Ilustración: “Sugar Food / Christ”, Liliana Porter
5 comentarios:
Maravillada...sonreida
qué creatividad.
Un abrazo, Carolina.
Lo tiene todo este ¿cuento?
Crea curiosidad en el lector, tiene ironía, humor y sarcasmo, un crescendo... y mensaje final.
Muy bueno, Carolina.
Un saludo!
Queridos: un cuento como tal no es; más bien es una broma. Para enfrentar la sordidez del afuera hay que armarse de humor; eso es lo que he estado haciendo con estas notas.
Lindos sus comentarios. Se agradecen.

Registros guardados
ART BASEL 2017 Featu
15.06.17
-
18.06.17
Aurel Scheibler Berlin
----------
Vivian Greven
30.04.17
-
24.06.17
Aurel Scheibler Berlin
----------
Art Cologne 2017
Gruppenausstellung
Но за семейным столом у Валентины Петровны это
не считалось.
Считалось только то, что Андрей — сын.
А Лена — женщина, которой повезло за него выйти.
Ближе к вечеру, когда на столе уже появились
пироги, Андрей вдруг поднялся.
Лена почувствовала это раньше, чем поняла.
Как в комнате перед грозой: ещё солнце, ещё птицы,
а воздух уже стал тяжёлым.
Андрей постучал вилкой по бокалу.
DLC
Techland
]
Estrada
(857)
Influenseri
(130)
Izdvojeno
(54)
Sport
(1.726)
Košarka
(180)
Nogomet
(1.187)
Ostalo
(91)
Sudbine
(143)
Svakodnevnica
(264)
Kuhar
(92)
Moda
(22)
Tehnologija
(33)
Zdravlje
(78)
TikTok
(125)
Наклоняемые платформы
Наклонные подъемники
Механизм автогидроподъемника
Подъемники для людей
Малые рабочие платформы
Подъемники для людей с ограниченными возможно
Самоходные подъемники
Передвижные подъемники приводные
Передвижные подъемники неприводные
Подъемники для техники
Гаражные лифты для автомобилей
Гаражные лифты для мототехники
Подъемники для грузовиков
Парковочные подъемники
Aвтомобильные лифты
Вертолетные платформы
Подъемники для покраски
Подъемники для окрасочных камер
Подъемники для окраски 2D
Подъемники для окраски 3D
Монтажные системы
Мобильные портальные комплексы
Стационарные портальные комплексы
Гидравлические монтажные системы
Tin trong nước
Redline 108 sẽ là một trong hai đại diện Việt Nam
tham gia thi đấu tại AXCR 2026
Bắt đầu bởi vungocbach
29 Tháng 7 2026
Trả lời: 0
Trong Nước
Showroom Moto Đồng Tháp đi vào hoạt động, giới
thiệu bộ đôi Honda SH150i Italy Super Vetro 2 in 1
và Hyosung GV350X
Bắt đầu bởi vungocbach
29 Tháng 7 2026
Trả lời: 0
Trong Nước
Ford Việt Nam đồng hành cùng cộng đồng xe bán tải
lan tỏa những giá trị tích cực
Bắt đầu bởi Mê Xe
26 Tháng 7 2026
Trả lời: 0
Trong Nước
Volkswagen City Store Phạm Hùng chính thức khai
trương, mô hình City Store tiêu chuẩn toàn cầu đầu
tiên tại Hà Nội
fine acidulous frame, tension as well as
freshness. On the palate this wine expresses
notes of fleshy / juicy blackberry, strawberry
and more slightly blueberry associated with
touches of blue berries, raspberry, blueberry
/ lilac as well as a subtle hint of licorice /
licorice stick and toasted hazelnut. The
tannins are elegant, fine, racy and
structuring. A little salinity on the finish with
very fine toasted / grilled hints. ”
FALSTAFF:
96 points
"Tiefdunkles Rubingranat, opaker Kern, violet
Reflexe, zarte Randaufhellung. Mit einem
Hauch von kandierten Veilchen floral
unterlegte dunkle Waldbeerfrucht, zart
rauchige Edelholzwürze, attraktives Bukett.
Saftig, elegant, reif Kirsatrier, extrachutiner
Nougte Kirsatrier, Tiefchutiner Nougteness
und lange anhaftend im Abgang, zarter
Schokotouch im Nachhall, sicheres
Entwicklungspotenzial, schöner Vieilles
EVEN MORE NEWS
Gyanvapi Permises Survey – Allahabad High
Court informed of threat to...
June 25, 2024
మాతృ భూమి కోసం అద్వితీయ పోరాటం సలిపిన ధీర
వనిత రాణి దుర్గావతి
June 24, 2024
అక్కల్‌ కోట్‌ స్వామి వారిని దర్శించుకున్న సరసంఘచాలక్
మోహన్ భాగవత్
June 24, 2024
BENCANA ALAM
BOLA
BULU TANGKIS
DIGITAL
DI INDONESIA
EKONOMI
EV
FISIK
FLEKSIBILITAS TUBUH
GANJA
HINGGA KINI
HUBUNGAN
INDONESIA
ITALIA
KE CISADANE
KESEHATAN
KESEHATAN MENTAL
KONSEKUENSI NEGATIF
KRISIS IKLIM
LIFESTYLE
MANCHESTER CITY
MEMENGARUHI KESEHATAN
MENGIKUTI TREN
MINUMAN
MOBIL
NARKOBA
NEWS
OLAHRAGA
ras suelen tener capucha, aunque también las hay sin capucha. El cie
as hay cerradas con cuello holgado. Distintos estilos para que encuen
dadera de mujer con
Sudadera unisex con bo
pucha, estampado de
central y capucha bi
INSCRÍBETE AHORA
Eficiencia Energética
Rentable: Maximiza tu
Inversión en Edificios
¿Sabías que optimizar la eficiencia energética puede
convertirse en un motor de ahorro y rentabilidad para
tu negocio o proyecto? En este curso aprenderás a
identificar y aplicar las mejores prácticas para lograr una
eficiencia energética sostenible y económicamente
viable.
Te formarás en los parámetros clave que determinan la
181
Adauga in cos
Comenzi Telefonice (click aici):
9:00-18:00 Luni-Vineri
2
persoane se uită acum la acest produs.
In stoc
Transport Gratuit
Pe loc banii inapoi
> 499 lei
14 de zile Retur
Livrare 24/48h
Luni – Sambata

--

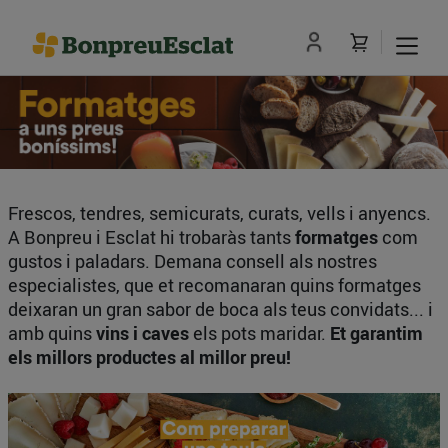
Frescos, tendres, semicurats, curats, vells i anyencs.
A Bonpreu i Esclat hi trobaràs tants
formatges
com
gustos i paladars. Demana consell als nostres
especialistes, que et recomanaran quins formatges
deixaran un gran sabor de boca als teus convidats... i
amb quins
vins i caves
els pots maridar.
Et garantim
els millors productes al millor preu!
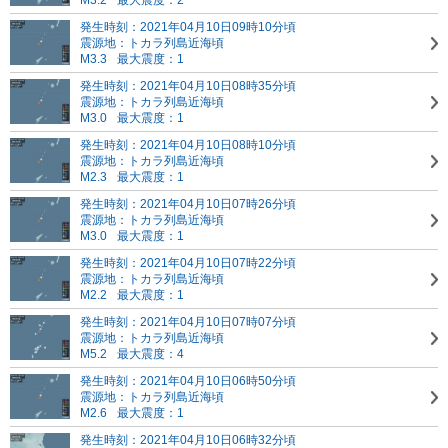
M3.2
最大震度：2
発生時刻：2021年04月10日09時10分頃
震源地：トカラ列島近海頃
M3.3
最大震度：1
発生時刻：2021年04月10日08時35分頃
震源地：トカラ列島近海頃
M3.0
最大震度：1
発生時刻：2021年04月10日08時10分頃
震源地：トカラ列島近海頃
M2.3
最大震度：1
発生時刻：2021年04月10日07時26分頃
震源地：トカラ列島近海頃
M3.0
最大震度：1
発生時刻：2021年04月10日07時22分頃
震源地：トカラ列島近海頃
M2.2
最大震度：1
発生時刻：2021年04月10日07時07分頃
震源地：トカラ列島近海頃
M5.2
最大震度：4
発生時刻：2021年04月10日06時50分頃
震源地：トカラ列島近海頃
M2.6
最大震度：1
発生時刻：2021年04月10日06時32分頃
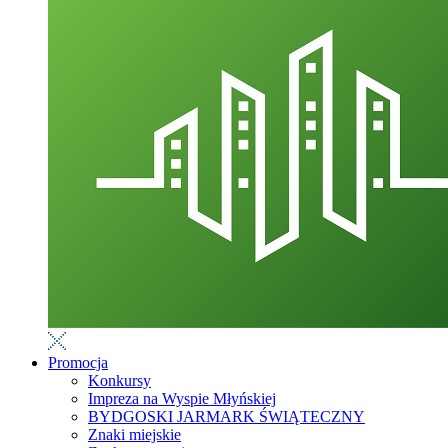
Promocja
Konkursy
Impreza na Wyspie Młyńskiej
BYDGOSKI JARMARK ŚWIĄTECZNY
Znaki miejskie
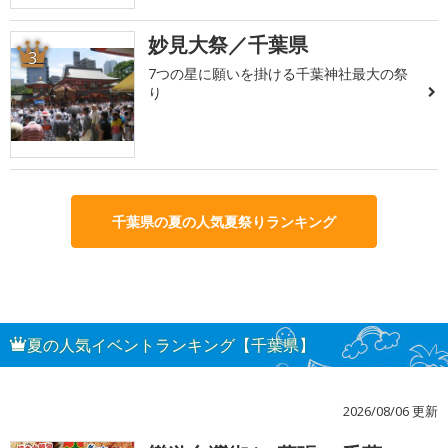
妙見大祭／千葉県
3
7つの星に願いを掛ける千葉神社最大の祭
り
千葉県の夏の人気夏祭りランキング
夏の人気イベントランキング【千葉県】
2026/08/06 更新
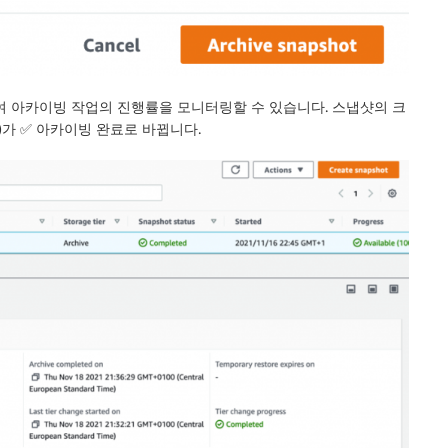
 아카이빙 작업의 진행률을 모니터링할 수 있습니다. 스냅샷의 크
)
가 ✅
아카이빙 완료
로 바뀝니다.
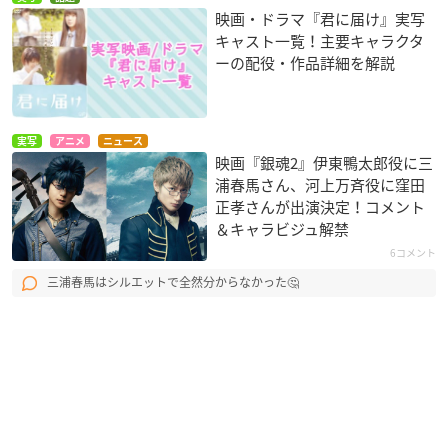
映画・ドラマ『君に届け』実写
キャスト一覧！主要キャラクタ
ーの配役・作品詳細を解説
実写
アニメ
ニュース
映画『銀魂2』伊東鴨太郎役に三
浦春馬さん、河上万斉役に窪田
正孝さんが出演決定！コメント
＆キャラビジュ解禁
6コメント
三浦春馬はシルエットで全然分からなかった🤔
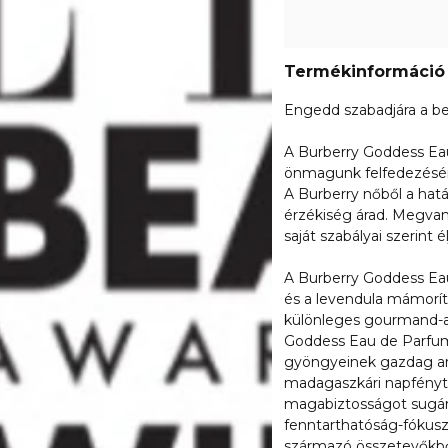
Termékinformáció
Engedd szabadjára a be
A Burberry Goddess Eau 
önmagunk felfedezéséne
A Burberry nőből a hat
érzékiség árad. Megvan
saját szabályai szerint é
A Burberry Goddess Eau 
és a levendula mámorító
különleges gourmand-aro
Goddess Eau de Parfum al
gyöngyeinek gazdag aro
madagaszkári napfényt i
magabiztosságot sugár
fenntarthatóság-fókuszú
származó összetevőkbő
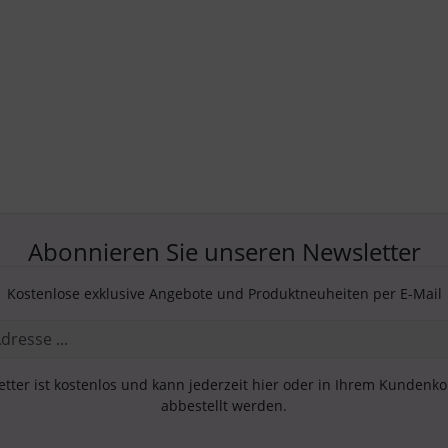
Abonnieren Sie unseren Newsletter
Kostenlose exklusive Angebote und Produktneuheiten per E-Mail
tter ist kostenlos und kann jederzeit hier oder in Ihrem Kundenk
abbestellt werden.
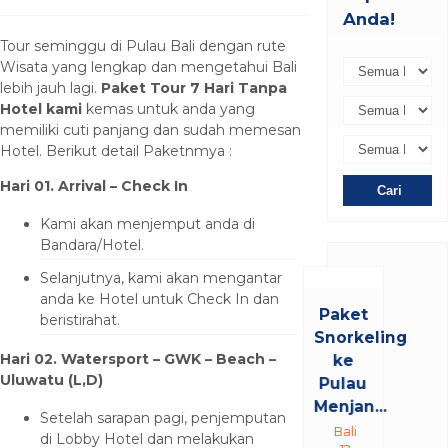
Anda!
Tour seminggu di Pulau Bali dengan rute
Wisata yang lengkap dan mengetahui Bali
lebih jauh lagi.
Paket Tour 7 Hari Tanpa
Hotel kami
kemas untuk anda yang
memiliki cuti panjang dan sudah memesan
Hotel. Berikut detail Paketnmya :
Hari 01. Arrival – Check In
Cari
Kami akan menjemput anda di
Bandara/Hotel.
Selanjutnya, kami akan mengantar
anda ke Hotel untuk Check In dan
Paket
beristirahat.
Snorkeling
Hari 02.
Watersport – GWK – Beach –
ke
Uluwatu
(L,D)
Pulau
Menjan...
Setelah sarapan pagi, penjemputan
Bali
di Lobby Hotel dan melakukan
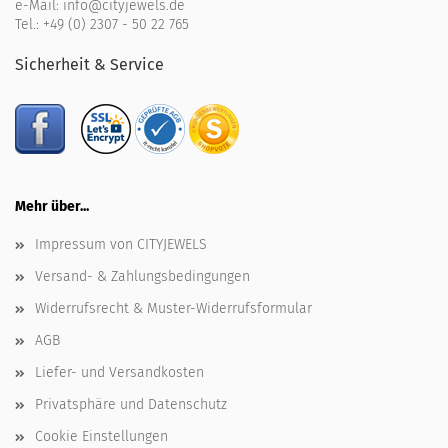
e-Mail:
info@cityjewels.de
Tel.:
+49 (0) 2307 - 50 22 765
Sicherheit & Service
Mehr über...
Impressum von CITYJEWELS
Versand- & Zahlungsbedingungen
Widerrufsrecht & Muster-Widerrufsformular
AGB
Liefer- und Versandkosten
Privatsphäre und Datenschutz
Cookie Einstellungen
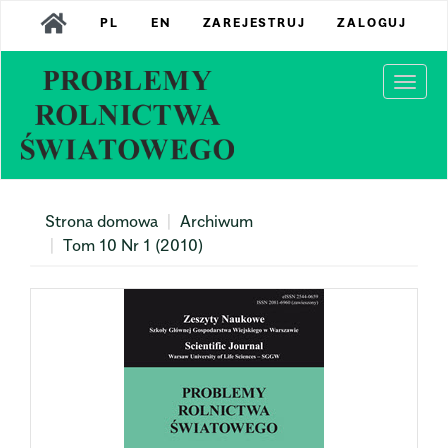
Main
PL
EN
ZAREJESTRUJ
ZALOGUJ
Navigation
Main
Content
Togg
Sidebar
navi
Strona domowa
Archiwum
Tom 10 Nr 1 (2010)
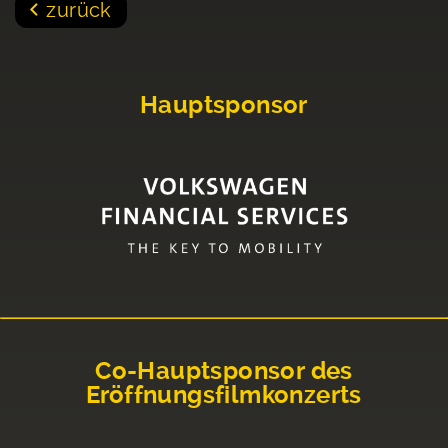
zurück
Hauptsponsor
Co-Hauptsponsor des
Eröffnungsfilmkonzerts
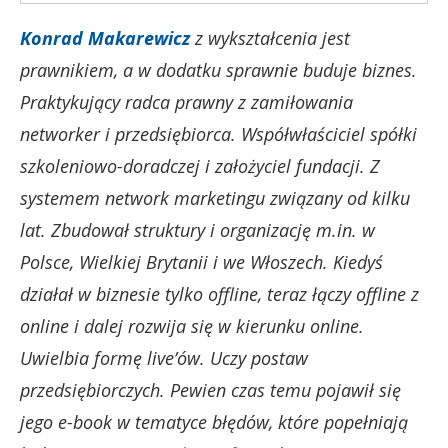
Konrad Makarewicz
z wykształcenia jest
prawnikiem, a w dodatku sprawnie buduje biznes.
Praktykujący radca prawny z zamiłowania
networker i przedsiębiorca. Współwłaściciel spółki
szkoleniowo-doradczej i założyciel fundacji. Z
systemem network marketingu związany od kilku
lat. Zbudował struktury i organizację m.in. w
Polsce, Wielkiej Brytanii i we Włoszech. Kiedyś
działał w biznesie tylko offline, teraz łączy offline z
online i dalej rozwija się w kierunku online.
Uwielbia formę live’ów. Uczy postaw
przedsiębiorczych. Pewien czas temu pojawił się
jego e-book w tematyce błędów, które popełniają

■ Partes del ejercicio ■
1. Contesta estas preguntas con lo que dice el texto mostrado:
(a) ¿Quién hizo la ilustración?
(b) Según el segundo comentario, ¿qué despierta el escrito en el lector?
(c) En su respuesta, ¿de qué dice la autora que hay que armarse para enfrentar la sordidez del afuera?
2. Sigue los comentarios del texto mostrado a partir de la última frase.
Estos datos no tienen nada que ver con el texto mostrado.

■ Respuestas por número ■
1.
(a) Liliana Porter.
(b) Curiosidad.
(c) De humor.

2.
Saludos
Carolina, a ciertos religiosos impertinentes les voy a responder "no, hoy no". Al fin siempre están ahí...
Broma o cuento, plasmas la vida misma con tu habitual soltura y mordacidad.
¡Saludos!
Hola, Andromeda, el "no, hoy no" siempre les dejará la puerta abierta. Como bien dices: ellos siempre estarán ahí.